# ASSIGNMENT
Output each line from the one that contains "parameter AddressWidth = 32'd10;" to the final line of the data below, exactly, and include nothing else.

# EXTRACTED INFORMATION
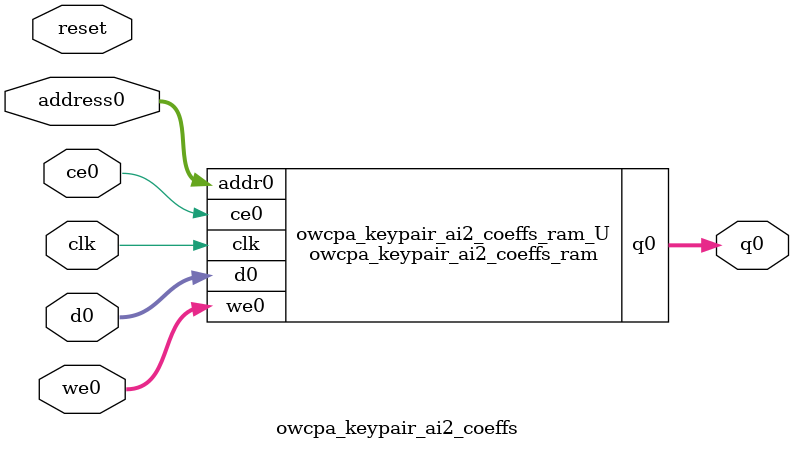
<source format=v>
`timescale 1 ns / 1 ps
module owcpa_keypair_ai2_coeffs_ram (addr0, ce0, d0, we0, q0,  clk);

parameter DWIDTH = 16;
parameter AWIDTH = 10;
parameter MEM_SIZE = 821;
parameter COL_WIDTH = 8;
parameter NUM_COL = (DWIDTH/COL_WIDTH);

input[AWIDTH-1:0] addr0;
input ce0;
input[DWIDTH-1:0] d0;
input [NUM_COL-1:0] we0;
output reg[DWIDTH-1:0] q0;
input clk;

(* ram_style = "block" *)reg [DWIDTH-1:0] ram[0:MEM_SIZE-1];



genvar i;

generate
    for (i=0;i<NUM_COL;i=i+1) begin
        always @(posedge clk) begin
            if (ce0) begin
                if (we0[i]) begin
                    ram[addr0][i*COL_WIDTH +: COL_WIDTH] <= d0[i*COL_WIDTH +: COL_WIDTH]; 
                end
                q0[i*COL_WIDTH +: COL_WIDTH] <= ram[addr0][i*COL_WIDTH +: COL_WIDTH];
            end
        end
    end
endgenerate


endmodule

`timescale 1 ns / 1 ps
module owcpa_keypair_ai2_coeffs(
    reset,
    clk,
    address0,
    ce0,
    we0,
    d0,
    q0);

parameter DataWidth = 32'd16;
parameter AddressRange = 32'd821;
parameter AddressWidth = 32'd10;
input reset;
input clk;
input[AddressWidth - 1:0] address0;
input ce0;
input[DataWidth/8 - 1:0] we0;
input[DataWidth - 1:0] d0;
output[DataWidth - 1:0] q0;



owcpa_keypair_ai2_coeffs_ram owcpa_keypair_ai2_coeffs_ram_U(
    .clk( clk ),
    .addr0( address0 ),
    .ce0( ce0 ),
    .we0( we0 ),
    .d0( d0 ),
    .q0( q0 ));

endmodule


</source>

# SOLUTION TO THE PROBLEM
parameter AddressWidth = 32'd10;
input reset;
input clk;
input[AddressWidth - 1:0] address0;
input ce0;
input[DataWidth/8 - 1:0] we0;
input[DataWidth - 1:0] d0;
output[DataWidth - 1:0] q0;



owcpa_keypair_ai2_coeffs_ram owcpa_keypair_ai2_coeffs_ram_U(
    .clk( clk ),
    .addr0( address0 ),
    .ce0( ce0 ),
    .we0( we0 ),
    .d0( d0 ),
    .q0( q0 ));

endmodule


</source>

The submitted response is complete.